Start of Data provided

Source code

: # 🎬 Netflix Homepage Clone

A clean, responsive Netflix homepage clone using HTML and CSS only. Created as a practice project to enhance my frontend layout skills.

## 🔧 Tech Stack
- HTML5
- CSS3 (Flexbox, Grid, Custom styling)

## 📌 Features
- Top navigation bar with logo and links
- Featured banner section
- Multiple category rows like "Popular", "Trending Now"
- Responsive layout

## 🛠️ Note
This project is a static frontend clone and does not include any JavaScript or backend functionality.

End of Data provided
Start of Data provided

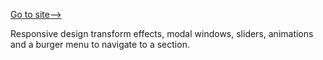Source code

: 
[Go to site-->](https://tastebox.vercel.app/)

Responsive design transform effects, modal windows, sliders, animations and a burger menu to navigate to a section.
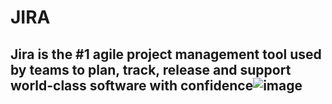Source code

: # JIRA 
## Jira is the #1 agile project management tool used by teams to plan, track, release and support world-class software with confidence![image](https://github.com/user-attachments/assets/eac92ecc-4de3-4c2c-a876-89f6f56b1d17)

End of Data provided

**Problem description**
Extract each of the lines above that contains the word "project". Case counts.

**Answer section**
A clean, responsive Netflix homepage clone using HTML and CSS only. Created as a practice project to enhance my frontend layout skills.
This project is a static frontend clone and does not include any JavaScript or backend functionality.
## Jira is the #1 agile project management tool used by teams to plan, track, release and support world-class software with confidence![image](https://github.com/user-attachments/assets/eac92ecc-4de3-4c2c-a876-89f6f56b1d17)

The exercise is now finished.